Uneasy in politics, Rahul is not a great public speaker – though when he answers questions and moves away from the script, he is passionate and analytical. For the most part, he is reserved, intense, a man of relatively few words, and not exactly a people’s man, though he can be charming in smaller settings and when he hits his stride. His command of Hindi is adequate but no better; he is better in English – frank, donnish, didactic. Much of Rahul’s appeal is his clean image, boyish earnestness, and a reputation for dogged hard work.

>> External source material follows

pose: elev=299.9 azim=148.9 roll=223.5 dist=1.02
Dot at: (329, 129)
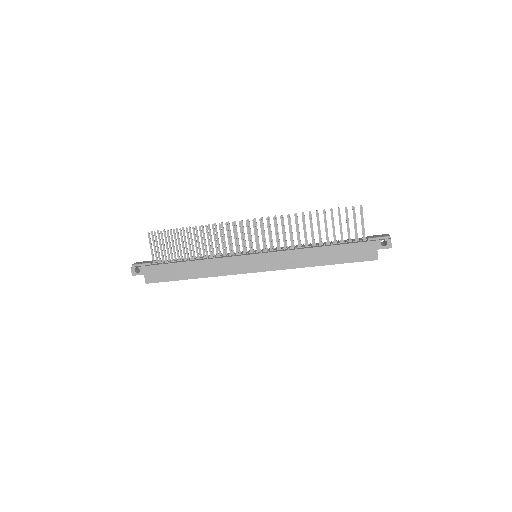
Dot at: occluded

By contrast, Modi may be the best public speaker amongst senior politicians in India. He speaks in Gujarati and Hindi and can hold audiences spellbound. He has a deep voice, talks informally without notes, has a capacious memory, jokes folksily with his audience, laces his speeches with stories of his encounters with ordinary Indians, and is relentlessly positive about India and its prospects. He is expressive, disarming in large settings, has charmed Delhi’s English-speaking elite – and is very popular with a segment of overseas Indians.

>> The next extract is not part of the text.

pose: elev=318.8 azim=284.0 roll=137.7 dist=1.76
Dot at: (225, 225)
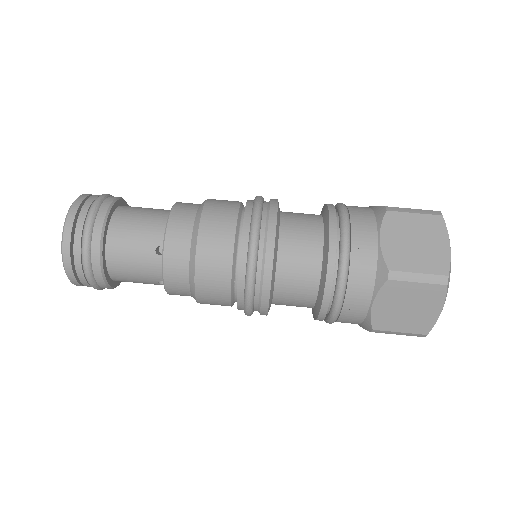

Rahul has no roots in any Indian state – he is a Delhi boy through and through; Modi is a veritable son of the soil, which he celebrates with brio. Ironically, Modi presents himself as a champion of entrepreneurship and business while Rahul identifies himself with issues such as social inclusion and social justice.

While Modi has never quite said in public that he wants the job of Prime Minister, ever since his election victory in Gujarat in 2012 it’s clear enough that he wants to lead the country. He is the only Chief Minister in the highest decision-making body of the national BJP. And he has made two important televised speeches in Delhi in the past few weeks – at the famous Shri Ram College of Commerce and at the Federation of Indian Chambers of Commerce and Industry, an influential business association.

Rahul, by contrast, has spent the last four years suggesting that he is not interested in the top job. Many Indian commentators think that he does not have the drive and capacity to be Prime Minister and that he should instead step into his mother’s organizational shoes when the time comes. He has gone more public recently, and a week ago spoke at the Confederation of Indian Industry, another influential business association – in part to counter the view that he does not connect with industrialists and bankers and that he is not interested in elite Indians.

In sum, Rahul has to convince Indians that he wants the top job, that he can connect, that he has a vision, that he can govern, and that he is more than a dedicated family politician. Modi, on the other hand, has to show that he is not just an ambitious politician, that he does not frighten the religious minorities, that he can work with others parties and leaders in a coalition, and that he has national governing abilities.

Polling data show that Modi is way ahead of Rahul.  Rahul’s party has done him no favours in the last four years – it has been rocked by corruption scandals, a faltering economy, and stuttering leadership. Few today would bet on the Congress under Rahul coming back to power for a third term. Having said this, India’s electoral system often works in mysterious ways.

Finally, let’s not forget one key fact: Rahul, at 42, is exactly twenty years younger than Modi.

If he hangs around long enough, time is on Rahul’s side.

The opinions expressed in this blog are personal and do not necessarily represent the views of Global Brief or the Glendon School of Public and International Affairs.